I levered myself to my feet, pulling on the lectern on the bench in front of me.

‘Inspector McNeile,’ I said. ‘Yesterday afternoon you told us how the police came to find out about the murder of Mr Barlow from a phone call to a non-recorded, non-emergency number, is that right?’

‘Yes,’ he replied. There was no harm, I thought, in reminding the jury.

‘Yes, thank you,’ I said. ‘Now I believe that the police also discovered that Mr Barlow had received a text message on his mobile telephone on the day of his death. Is that correct?’

‘Yes,’ he said again.

‘And did this text message say, and I quote.’ I picked up a sheet of paper myself and read from it. ‘“I’m going to come round and sort you out properly you sneaking little bastard”?’ I paused for effect. ‘And then the message was signed off with Mr Mitchell’s name?’

‘I haven’t got access to the actual text,’ he said, turning to the judge as if for assistance.

‘No,’ I said. ‘But does that sound about right to you?’

‘Yes,’ he said. ‘I believe it said something like that.’

‘Thank you,’ I said, putting down the paper. ‘And were the police able to establish that this text message had indeed been sent to Mr Barlow by Mr Mitchell?’

‘No,’ he said softly.

‘Sorry, Inspector,’ I said. ‘Could you please speak up, so the jury can hear you?’

‘No,’ he repeated more strongly.

‘And were the police able to establish who was, in fact, responsible for sending that text message to Mr Barlow?’ I asked.

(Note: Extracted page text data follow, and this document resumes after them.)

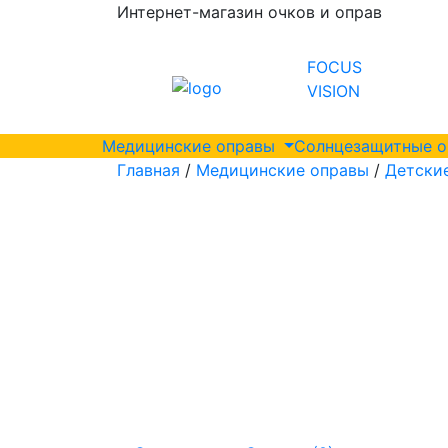
Интернет-магазин очков и оправ
FOCUS
VISION
Медицинские оправы
Солнцезащитные 
Главная
/
Медицинские оправы
/
Детски
0 мм
49 мм
125 мм
17 мм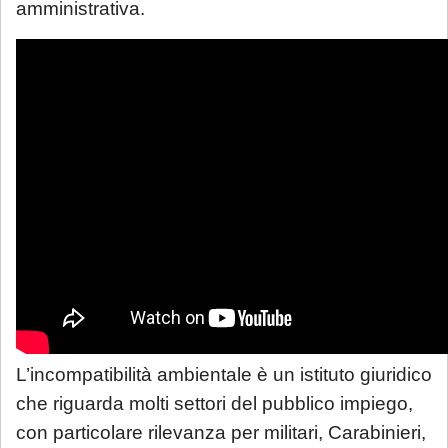
amministrativa.
L’incompatibilità ambientale è un istituto giuridico
che riguarda molti settori del pubblico impiego,
con particolare rilevanza per militari, Carabinieri,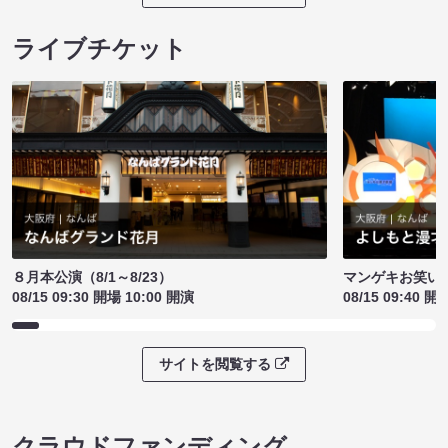
ライブチケット
８月本公演（8/1～8/23）
マンゲキお笑い
08/15 09:30 開場 10:00 開演
08/15 09:40 開
サイトを閲覧する
クラウドファンディング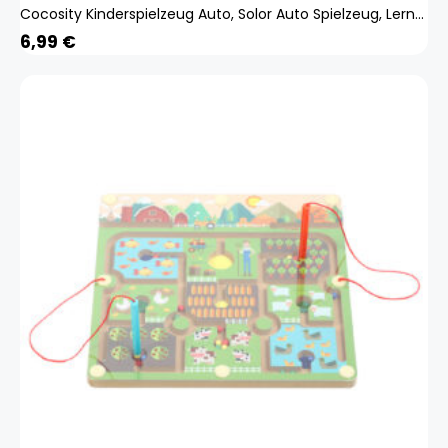
Cocosity Kinderspielzeug Auto, Solor Auto Spielzeug, Lernspielzeug, Kinderspielzeug, Technologie Spielzeug
6,99
€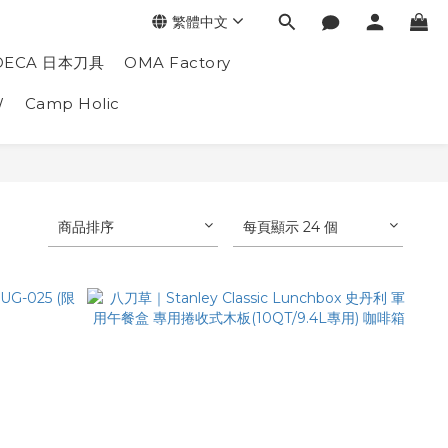
繁體中文
DECA 日本刀具
OMA Factory
W
Camp Holic
商品排序
每頁顯示 24 個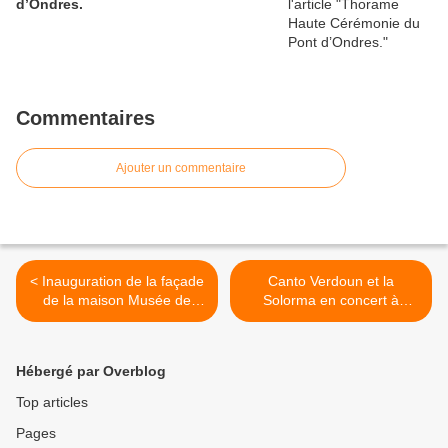
d’Ondres.
Commentaires
Ajouter un commentaire
< Inauguration de la façade
Canto Verdoun et la
de la maison Musée de
Solorma en concert à
Colmars les Alpes
Colmars les Alpes >
Hébergé par Overblog
Top articles
Pages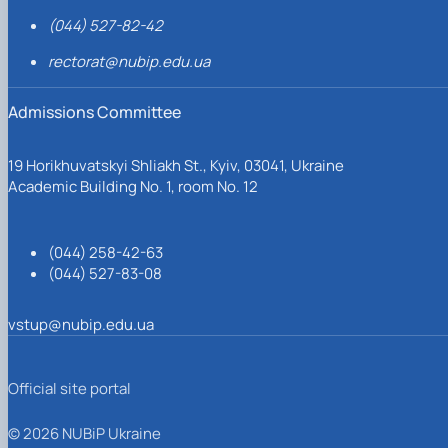
(044) 527-82-42
rectorat@nubip.edu.ua
Admissions Committee
19 Horikhuvatskyi Shliakh St., Kyiv, 03041, Ukraine
Academic Building No. 1, room No. 12
(044) 258-42-63
(044) 527-83-08
vstup@nubip.edu.ua
Official site portal
© 2026 NUBiP Ukraine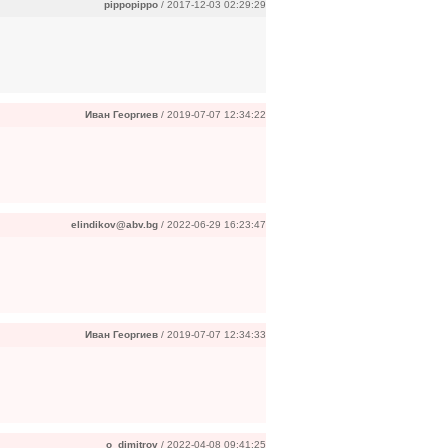
pippopippo
/ 2017-12-03 02:29:29
Иван Георгиев
/ 2019-07-07 12:34:22
elindikov@abv.bg
/ 2022-06-29 16:23:47
Иван Георгиев
/ 2019-07-07 12:34:33
o_dimitrov
/ 2022-04-08 09:41:25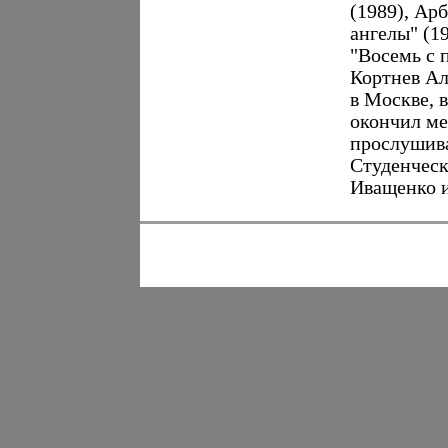
(1989), Ар
ангелы" (19
"Восемь с 
Кортнев Ал
в Москве, 
окончил м
прослушив
Студенческ
Иващенко и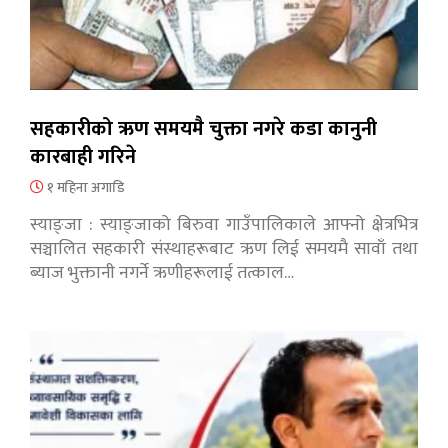
सहकारीको ऋण समयमै चुक्ता नगरे कडा कानुनी
कारबाही गरिने
१ महिना अगाडि
स्याङ्जा : स्याङ्जाको बिरुवा गाउँपालिकाले आफ्नो क्षेत्रभित्र
सञ्चालित सहकारी संस्थाहरूबाट ऋण लिई समयमै सावाँ तथा
ब्याज भुक्तानी नगर्ने ऋणीहरूलाई तत्काल…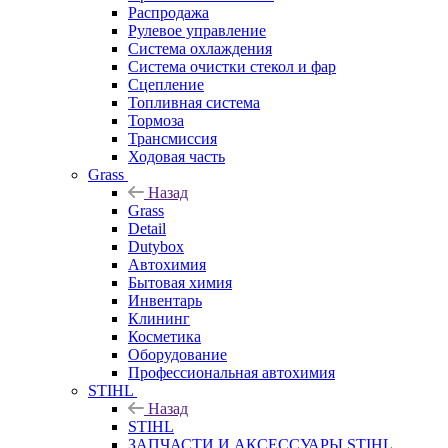
Распродажа
Рулевое управление
Система охлаждения
Система очистки стекол и фар
Сцепление
Топливная система
Тормоза
Трансмиссия
Ходовая часть
Grass
Назад
Grass
Detail
Dutybox
Автохимия
Бытовая химия
Инвентарь
Клининг
Косметика
Оборудование
Профессиональная автохимия
STIHL
Назад
STIHL
ЗАПЧАСТИ И АКСЕССУАРЫ STIHL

‘No,’ he said. ‘We were not.’

‘Am I correct in saying that you discovered that the message had been sent anonymously by a free text messaging service available to anyone with access to any computer and the internet anywhere in the world?’

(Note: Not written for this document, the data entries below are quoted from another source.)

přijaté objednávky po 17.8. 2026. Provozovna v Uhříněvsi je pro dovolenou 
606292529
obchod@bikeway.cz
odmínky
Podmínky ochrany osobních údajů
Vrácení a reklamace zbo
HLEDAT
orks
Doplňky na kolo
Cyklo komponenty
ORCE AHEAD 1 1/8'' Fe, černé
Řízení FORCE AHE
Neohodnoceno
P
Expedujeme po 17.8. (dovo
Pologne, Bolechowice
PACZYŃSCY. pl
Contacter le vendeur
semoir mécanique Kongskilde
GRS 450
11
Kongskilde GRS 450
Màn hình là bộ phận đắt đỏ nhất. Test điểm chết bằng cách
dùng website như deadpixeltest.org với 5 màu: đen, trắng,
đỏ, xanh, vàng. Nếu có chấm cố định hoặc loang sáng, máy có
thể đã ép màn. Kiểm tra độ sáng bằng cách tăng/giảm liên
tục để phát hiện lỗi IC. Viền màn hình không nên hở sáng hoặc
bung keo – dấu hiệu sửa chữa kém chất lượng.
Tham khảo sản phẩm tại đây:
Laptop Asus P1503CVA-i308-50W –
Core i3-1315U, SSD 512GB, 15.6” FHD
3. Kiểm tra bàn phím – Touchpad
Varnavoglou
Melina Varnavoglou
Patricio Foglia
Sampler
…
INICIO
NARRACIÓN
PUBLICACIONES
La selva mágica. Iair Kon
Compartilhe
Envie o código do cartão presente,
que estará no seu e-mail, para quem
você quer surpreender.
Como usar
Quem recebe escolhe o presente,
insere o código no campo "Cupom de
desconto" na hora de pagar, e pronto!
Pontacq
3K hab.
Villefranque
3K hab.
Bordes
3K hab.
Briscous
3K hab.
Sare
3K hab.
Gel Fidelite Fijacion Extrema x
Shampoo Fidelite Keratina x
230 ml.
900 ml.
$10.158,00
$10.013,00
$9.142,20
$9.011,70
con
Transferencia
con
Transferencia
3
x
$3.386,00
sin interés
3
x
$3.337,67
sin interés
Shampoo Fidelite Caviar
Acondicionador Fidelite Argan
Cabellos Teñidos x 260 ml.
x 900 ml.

‘Yes,’ he said. ‘That is correct.’

‘And is it correct that you were unable to establish which computer had been used to send the message?’

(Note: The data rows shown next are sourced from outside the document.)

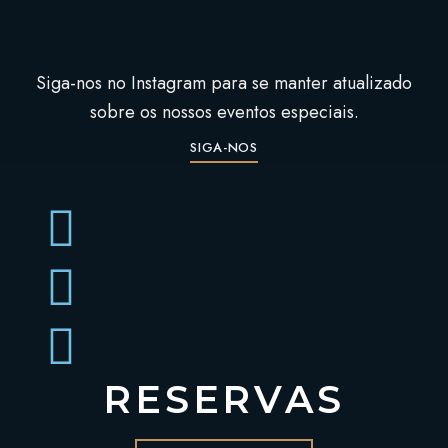
mixologia, guiando-o na arte de criar cocktails
deliciosos. Concebidas para bartenders
aspirantes, estas aulas de mixologia oferecem a
Siga-nos no Instagram para se manter atualizado
oportunidade de aprender a criar cocktails com
sobre os nossos eventos especiais.
sabores fortes, aromas hipnóticos e
SIGA-NOS
apresentações deliciosamente cativantes.
SAIBA MAIS
RESERVAS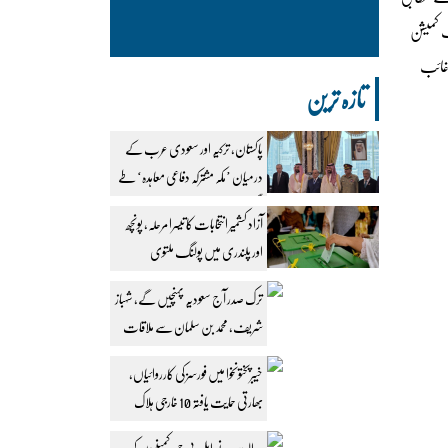
یٹ کمیشن
 غائب
تازہ ترین
پاکستان، ترکیہ اور سعودی عرب کے
درمیان ’مکہ مشترکہ دفاعی معاہدہ‘ طے
پا گیا
آزاد کشمیر انتخابات کا تیسرا مرحلہ، پونچھ
اور پلندری میں پولنگ ملتوی
ترک صدر آج سعودیہ پہنچیں گے، شہباز
شریف، محمد بن سلمان سے ملاقات
طے
خیبرپختونخوا میں فورسز کی کارروائیاں،
بھارتی حمایت یافتہ 10 خارجی ہلاک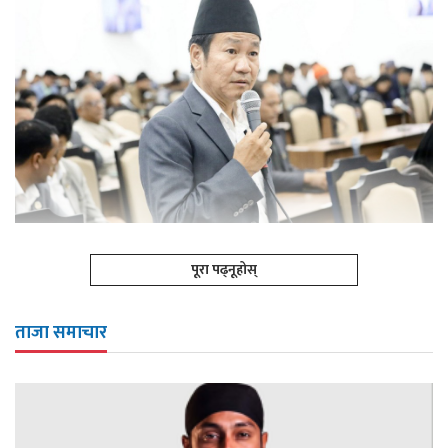
पूरा पढ्नूहोस्
ताजा समाचार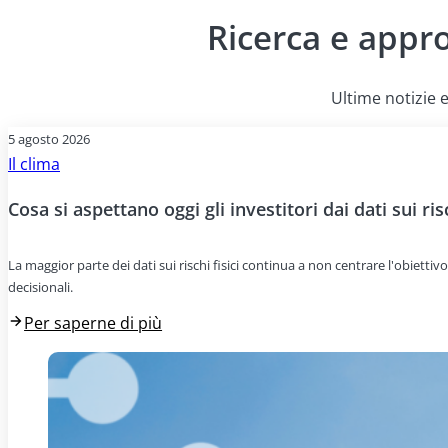
Ricerca e appr
Copriamo oltre 2,3 milioni di aziende in tutto il mondo, in
gas serra, il consumo idrico e la biodiversità, offrendo 
Ultime notizie e
5 agosto 2026
Il clima
Cosa si aspettano oggi gli investitori dai dati sui risc
La maggior parte dei dati sui rischi fisici continua a non centrare l'obiettivo
decisionali.
Per saperne di più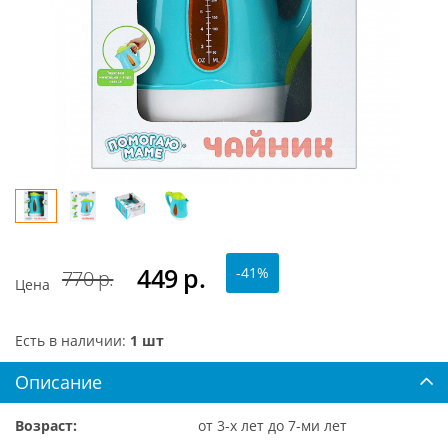
449
р.
-41%
770 р.
Цена
Есть в наличии:
1 шт
Описание
Возраст:
от 3-х лет до 7-ми лет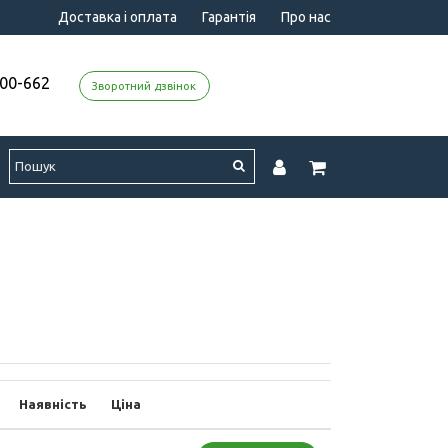
Доставка і оплата
Гарантія
Про нас
000-662
Зворотний дзвінок
Наявність
Ціна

‘That is correct,’ he replied.

‘So, in addition to an anonymous, unrecorded telephone call to the police directing them to a murder scene to discover incriminating evidence against the defendant.’ I glanced at the judge who was looking back at me intently. ‘There was also an anonymous text message sent to Mr Barlow’s telephone that was made to appear as if it had come from the defendant?’

‘I didn’t say that it hadn’t come from the defendant,’ said the inspector. ‘I only said that we were unable to establish that it had.’

‘Are you claiming now that, in fact, it did come from the defendant?’ I asked him with mock astonishment.

‘We don’t know who it was from,’ he said, digging himself further into a hole.

‘Thank you,’ I said to him. ‘No further questions.’

I sat down feeling rather pleased with myself. Bruce Lygon patted me gently on the shoulder. ‘Well done,’ he whispered.

I turned round to thank him and caught sight of young Julian Trent sitting right next to Mr and Mrs Barlow in the seats reserved for the public. He was watching me. I went quite cold. Damn it, I thought, how much of that cross-examination had he been listening to?

The next witness for the prosecution had been called and there was a lull in proceedings as the court usher went outside the courtroom trying to find the right person. Julian Trent watched me watching him and he clearly decided it was time to leave. He stood up and pushed past the usher as he made his way to the exit. For a moment I thought about going after him, but good sense prevailed so I stayed put. I could hardly chase him on crutches and I am sure the judge wouldn’t have taken kindly to me leaving the court in the light of the continued, but unsurprising, absence of Sir James Horley QC.

My cross-examination of Detective Inspector McNeile proved to be the high point of the day for the defence. The three further witnesses called by the prosecution gave us little respite from the damning evidence that implied that the murder had been carried out by the man in the dock.

A specialist DNA witness was followed by a police forensic science expert. Both explained to the jury, in monotonous detail, the method of extracting DNA from blood and hair, and then went on to show beyond any doubt that drops of blood and two hairs from Scot Barlow had been found in the driver’s footwell of Steve Mitchell’s car and also that more of Barlow’s blood and four more of his hairs had been found adhering to the underside of both of Steve Mitchell’s wellington boots, subsequently discovered at the Mitchell premises.